Superior Tribunal Militar mantém condenação por desacato de civil que fez gesto obsceno para Exército

Por Júlia Valente

Mais uma vez na semana passada o direito expôs sua face mais autoritária quando o Superior Tribunal Militar (STM) manteve a decisão que condenou um civil a seis meses de detenção pelo crime de desacato durante operação do Exército no Complexo da Maré, na cidade do Rio de Janeiro.

Como já nos manifestamos anteriormente, o uso das Forças Armadas no papel de polícia (a “policização” das FFAA, prevista no art. 142 da Constituição Federal), o que ocorre com crescente frequência no Brasil, constitui uma das facetas da militarização da segurança pública e contribuiu para uma atuação belicista e violenta contra determinadas camadas da população brasileira.

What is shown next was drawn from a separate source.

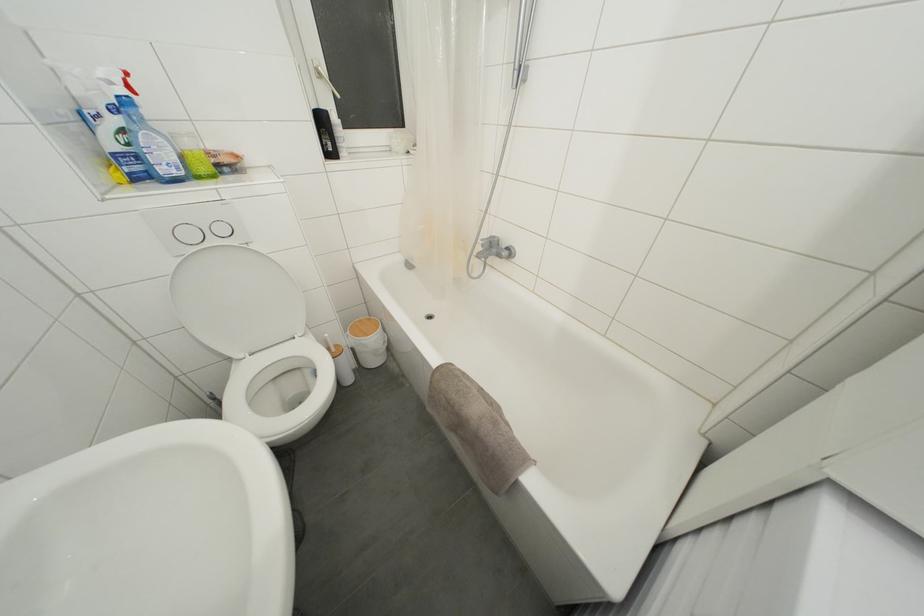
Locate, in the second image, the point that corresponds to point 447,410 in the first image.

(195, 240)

Segundo informações do STM, em maio de 2015, uma patrulha tentou abordar quatro pessoas suspeitas próximo ao local conhecido como “muro da formiguinha” no Complexo da Maré, sendo que três fugiram. O homem que ficou para trás teria feito gestos obscenos para a tropa e foi preso em flagrante, sendo denunciado pelo crime de desacato, previsto no art. 299 do Código Penal Militar. Apesar do Ministério Público Militar ter se manifestado pela absolvição do Réu, ele foi condenado em primeira instância à pena de 6 meses de detenção, com suspensão condicional da pena pelo prazo de dois anos, o direito de apelar em liberdade e o regime prisional inicialmente aberto.

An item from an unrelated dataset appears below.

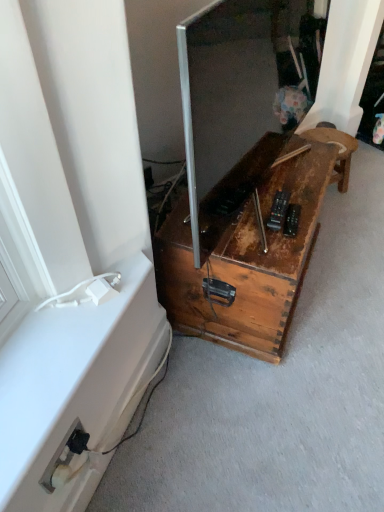
Find the location of a particular element. This screenshot has width=384, height=512. vacant space underneath metallic silver screen at center (from a real-world perspective) is located at coordinates (264, 192).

A defesa recorreu ao STM, mas o relator, Ministro José Barroso Filho, negou provimento ao recurso alegando ser pacífica a jurisprudência do STM quanto à competência da Justiça Militar para processar e julgar delitos praticados contra integrantes das Forças Armadas, quando empregados em Operações de Garantia da Lei e da Ordem. Também afirmou que o Supremo Tribunal Federal (STF) já reconheceu a conformidade da Lei nº 9.839/99, que inseriu na Lei nº 9.099/95 proibitivo à aplicação dos institutos da legislação referente aos Juizados Especiais Criminais no âmbito da Justiça Militar da União. O Plenário do STM, por unanimidade, acatou o voto do relator e manteve a condenação do Réu.

Tal condenação é totalmente desarrazoada, uma vez que o crime de desacato é absolutamente  inconstitucional (leia mais aqui), por ser incompatível com a Convenção Americana de Direitos Humanos (Pacto de San José da Costa Rica), como já se manifestou  a Quinta Turma do Superior Tribunal de Justiça (STJ) em dezembro do ano passado. Além disso, caso o ato fosse praticado contra um civil, seriam aplicados os dispositivos da Lei dos Juizados Especiais (Lei 9.099/95) sendo possível a transação penal ou a suspensão condicional do processo, ou, no caso de  condenação, seria possível a substituição da pena privativa de liberdade por restritiva de direito.

O Ministro relator do processo afirmou ser “inadmissível o desrespeito à legítima ação das Forças Armadas quando atuam em Operações de Garantia da Lei e da Ordem; o Estado Democrático de Direito assim o exige”. Ora, o que o Estado Democrático de Direito exige é a descriminalização do desacato.